Chinese street vendors invited to resume business to boost local street stall economy

Source:Global Times Published: 2020/6/4 0:40:29

A chengguan officer on patrol. Photo: CFP

In order to boost the street stall economy, chengguan (urban management officers) from Ruichang city in East China's Jiangxi Province are inviting street vendors to resume business and a video showing an invitation phone call between an officer and a vendor was viewed 7.17 million times and received over 74,000 likes and over 3,400 comments on Sina Weibo as of Wednesday evening. 

In the video, the invitation call turned out to be a huge surprise to the vendor who was invited do business at designated venues free of rent in the Datang New District in the city. 

"You are from the urban management [law enforcement department]? And you are asking me to do business?" In the video, the vendor's voice shows obvious disbelief at the beginning. 

The video was filmed on May 29 by the local government's publicity media center in order to inform more people of the new policy for street vendors. 

An official from the Ruichang Urban Management Bureau confirmed under the condition of anonymity with the Global Times on Wednesday that the city is piloting the practice of allowing street vendors do business at two designated venues in Datang New District and the authority will work out more detailed planning in the near future. 

The urban management officer named Ke Wen in the video told the media that the locations of the two venues had been carefully planned and would not affect the local traffic or pedestrians. His urban management department will patrol the venues every day to maintain order. 

At the moment, around 20 vendors do business at the two venues and most of them sell fruit and groceries. 

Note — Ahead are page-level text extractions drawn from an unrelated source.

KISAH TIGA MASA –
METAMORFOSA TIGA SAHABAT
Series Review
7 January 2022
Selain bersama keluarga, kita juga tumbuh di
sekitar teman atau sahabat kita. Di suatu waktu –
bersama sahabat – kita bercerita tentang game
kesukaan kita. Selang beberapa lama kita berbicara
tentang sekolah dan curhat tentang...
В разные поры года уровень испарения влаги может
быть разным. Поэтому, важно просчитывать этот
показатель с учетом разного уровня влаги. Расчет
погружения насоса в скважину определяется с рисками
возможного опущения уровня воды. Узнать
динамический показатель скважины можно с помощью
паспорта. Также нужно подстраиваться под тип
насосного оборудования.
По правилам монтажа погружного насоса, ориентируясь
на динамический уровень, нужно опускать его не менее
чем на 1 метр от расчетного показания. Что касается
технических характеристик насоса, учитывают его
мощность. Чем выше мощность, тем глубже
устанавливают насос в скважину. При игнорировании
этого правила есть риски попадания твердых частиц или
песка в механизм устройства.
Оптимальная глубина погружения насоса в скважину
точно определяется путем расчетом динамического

However, net users' opinions are divided on the new practice shown in the video. Some believe that it was just a publicity stunt and the vendors will be banned again soon. Others think that it is a general direction to introduce vendors into the cities and if street stalls are gathered and formed into night markets, it will be safer in terms of hygiene. Others think that as long as the vendors can maintain order, a city with street stalls has a more human touch.